News And Updates
Taxability of Income earned from Shares
One may have various sources of income, it could be in the form of salary, rental income, and business income.
It’s a mandate and equally important for anyone and everyone to make their income and it’s sourced accountable to the government.
But what about income from the sale or purchase of shares?
Income and Loss from sale of equity shares are covered under the head ‘Capital Gains’. That is further classified into two heads Short-term capital gains or losses and Long-term capital gain/losses.
Short-term Capital Gains (STCG)
If shares listed are sold within 12 months of purchase, the seller may make short term capital gain or suffer a short-term capital loss.
Tax on short-term capital gains:
Short term capital gains are taxable at 15% and apply to short term capital gains, irrespective of your tax slab.
If total income is exclusive of short term gains is below taxable income (i.e, Rs2.5 lakh) – you can adjust this against your short term gains.
Short-term Capital Loss
Any short term capital loss from the sale of equity shares can be set off against short term or long term capital gain from any capital asset.
If the loss is not set off, it can be carried forward for a period of 8 years and adjusted against any short term or long term capital gains made during these 8 years.
Note: That a taxpayer will only be allowed to carry forward losses if he has filed his income tax return within the due date, even if the total income earned per annum is less than the minimum taxable income.
Long-term Capital Gains (LTCG)
If shares listed are sold after 12 months of purchase, the seller may make a long-term capital gain or suffer a long-term capital loss.
As per the provisions of the Financial Budget of 2018, if a seller makes long term capital gain of more than Rs.1 lakh on the sale of equity shares or equity-oriented units of the mutual fund, the gain made will attract a capital gains tax of 10% long-term capital gains tax.
These provisions apply to transfers on or after 1 April 2018.
Tax on long-term capital gains:
Long term capital gains from shares are not taxable up to the limit of Rs1 lakh.

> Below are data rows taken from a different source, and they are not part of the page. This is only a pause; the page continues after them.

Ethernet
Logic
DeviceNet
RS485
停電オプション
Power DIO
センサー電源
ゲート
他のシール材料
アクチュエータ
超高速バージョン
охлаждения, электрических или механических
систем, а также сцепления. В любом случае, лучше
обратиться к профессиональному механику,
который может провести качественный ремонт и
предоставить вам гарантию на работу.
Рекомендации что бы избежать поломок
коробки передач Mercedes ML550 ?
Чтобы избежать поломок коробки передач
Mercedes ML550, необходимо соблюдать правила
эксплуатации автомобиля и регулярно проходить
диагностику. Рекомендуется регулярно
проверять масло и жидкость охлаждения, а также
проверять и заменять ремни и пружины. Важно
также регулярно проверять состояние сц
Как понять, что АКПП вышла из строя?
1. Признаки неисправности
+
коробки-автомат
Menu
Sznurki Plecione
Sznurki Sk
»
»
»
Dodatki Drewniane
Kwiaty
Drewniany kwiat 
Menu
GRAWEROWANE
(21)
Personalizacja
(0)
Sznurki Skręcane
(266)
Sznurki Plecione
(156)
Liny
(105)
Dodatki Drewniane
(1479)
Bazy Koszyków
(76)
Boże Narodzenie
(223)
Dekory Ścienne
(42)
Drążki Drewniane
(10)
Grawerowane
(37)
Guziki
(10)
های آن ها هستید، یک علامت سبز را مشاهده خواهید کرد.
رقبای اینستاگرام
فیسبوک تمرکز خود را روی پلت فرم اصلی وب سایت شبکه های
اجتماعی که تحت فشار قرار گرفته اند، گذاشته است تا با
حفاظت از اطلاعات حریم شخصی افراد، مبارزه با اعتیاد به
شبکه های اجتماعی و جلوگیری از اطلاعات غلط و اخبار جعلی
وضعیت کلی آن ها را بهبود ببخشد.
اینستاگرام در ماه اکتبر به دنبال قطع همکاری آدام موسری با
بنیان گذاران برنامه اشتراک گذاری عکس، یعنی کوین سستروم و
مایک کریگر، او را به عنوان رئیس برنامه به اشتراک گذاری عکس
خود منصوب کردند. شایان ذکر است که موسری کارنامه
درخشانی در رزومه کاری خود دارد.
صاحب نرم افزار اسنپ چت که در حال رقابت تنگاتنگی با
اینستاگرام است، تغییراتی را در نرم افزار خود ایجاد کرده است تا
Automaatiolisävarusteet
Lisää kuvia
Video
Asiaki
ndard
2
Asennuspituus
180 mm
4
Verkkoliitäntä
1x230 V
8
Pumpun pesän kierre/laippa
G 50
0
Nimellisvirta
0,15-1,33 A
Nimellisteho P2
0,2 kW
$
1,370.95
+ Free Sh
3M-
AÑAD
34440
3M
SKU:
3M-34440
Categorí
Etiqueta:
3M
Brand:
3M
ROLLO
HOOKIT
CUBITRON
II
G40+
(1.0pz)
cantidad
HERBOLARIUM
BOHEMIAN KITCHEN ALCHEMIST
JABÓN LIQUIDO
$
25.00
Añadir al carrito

As per the amendments in budget 2018, the long-term capital gain of more than Rs1 lakh on sale will attract a capital gains tax of 10% and the benefit of indexation will not be available to the seller.These provisions apply to transfers, on or after 1 April 2018.
Long-term Capital Loss
Until Budget 2018 long-term capital loss was considered to be a dead loss – It can neither be adjusted nor carried forward.After Budget 2018 has amended the law to tax such gains made over Rs1 lakh will 10%, Also that any losses arising from such listed equity shares,etc would be allowed to be carried forward.
Long term capital loss can be set-off against any long-term capital gain. Also, can be carried forward to the subsequent 8 years for set-off against long-term gains.
Note: Any sale/purchase which happens on a stock exchange is subject to STT (Securities Transaction Tax), which applies to all sale and purchase of shares on the stock exchange. These tax implications are only for shares on which STT is paid.
For the Sale of Shares as Business Income
In case you are an intraday trader with lots of activity or if you trade regularly your income will be classified as income from a business.
Income from such is required to be filed through share trading is shown under ‘income from business & profession’.
Calculation of income from Business v. Capital Gains
Treating income form shares as Business, allows you to reduce expenses incurred in earning such business income. In such cases, the profits gained would be added to your total income for the financial year, and consequently, be charged as per tax slab rates.
On the other hand, income as capital gains, expenses incurred on transfer are deductible. Also, long term gains of above Rs1 lakh annually are taxable, while short term gains are taxed at 15%.
Updates from CBDT (Central Board of Direct Taxes)
Following instructions (CBDT circular no 6/2016 dated 29th February 2016)–
If the taxpayer wants to treat his listed shares as stock-in-trade, the income shall be treated as business income. Irrespective of the period of holding of shares.
The Assessing Officer (AO) shall accept this stand chosen by the taxpayer.This is applicable only if shares are held for a period of more than 12 months.
However, once this stand is taken by a taxpayer in a particular assessment year, shall be applicable in subsequent assessment years also. And the taxpayer will not be allowed to take a different stand in subsequent years.
How to treat the sale of Unlisted Shares
As per CBDT circular Folio No.225/12/2016/ITA.1I dated the 2nd of May, 2016
Income arising from the transfer of unlisted shares would be taxed under the head ‘Capital Gain’, irrespective of the period of holding, to avoid disputes/litigation and to maintain a uniform approach.